§ Brano:
Otello al “Maggio”. Sul podio un imperioso Zubin Mehta, in un allestimento alla bell’e meglio. E un pubblico sbracato

FIRENZE, domenica 21 maggio ► (di Carla Maria Casanova) – Mentre è in atto il convegno internazionale Callas “La fiamma possente”, magistralmente condotto da Giancarlo Landini e Giovanni Vitali (3 giorni, 15 super interventi e la prima assoluta di un film-documentario), il cartellone del Maggio Musicale Fiorentino segnala un Otello verdiano diretto da Zubin Mehta, seconda opera della breve stagione sopravvissuta al declino del sovrintendente Alexander Pereira e mantenuta con coraggiosa correttezza dal subentrato commissario Onofrio Cutaia.
Allora, naturalmente, si va anche all’Otello. Personalmente, dato uno sguardo al cast, il nome che mi sollecitava interesse era uno solo: Anastasia Bartoli, a me totalmente sconosciuta finché non mi era stato precisato: si tratta della figlia di Cecilia Gasdìa.

§ Operazioni da svolgere:
1) Riproduci parola per parola l'intero brano sull'Otello al Maggio Musicale Fiorentino.
2) Restituisci ogni riga dell'elenco in cui compare l'etichetta "label", distinguendo tra maiuscole e minuscole.
Il brano e l'elenco sono materiali distinti e non hanno legami tra loro.

§ Voci fornite:
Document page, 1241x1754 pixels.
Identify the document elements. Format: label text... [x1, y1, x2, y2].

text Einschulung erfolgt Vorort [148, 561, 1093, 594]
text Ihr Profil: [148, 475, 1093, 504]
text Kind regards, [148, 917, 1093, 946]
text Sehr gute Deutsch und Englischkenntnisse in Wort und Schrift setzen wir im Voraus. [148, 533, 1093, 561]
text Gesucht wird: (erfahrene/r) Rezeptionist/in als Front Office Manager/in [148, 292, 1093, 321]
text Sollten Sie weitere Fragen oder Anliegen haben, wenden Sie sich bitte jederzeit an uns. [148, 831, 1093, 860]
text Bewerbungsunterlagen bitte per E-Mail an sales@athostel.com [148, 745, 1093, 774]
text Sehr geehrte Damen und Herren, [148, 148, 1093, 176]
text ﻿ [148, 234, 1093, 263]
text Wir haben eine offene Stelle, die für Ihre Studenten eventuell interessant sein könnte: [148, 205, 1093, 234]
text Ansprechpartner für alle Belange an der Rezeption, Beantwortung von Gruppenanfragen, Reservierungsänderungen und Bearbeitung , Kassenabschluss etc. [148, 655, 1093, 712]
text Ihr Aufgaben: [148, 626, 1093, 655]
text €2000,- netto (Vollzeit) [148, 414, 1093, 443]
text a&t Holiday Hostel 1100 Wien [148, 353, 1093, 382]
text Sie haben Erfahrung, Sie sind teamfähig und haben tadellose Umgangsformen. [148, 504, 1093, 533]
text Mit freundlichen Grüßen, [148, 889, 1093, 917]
==
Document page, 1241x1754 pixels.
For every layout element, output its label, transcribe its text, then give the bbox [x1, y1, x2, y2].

§ Soluzioni per compito:
1)
Otello al “Maggio”. Sul podio un imperioso Zubin Mehta, in un allestimento alla bell’e meglio. E un pubblico sbracato

FIRENZE, domenica 21 maggio ► (di Carla Maria Casanova) – Mentre è in atto il convegno internazionale Callas “La fiamma possente”, magistralmente condotto da Giancarlo Landini e Giovanni Vitali (3 giorni, 15 super interventi e la prima assoluta di un film-documentario), il cartellone del Maggio Musicale Fiorentino segnala un Otello verdiano diretto da Zubin Mehta, seconda opera della breve stagione sopravvissuta al declino del sovrintendente Alexander Pereira e mantenuta con coraggiosa correttezza dal subentrato commissario Onofrio Cutaia.
Allora, naturalmente, si va anche all’Otello. Personalmente, dato uno sguardo al cast, il nome che mi sollecitava interesse era uno solo: Anastasia Bartoli, a me totalmente sconosciuta finché non mi era stato precisato: si tratta della figlia di Cecilia Gasdìa.

2)
Identify the document elements. Format: label text... [x1, y1, x2, y2].
For every layout element, output its label, transcribe its text, then give the bbox [x1, y1, x2, y2].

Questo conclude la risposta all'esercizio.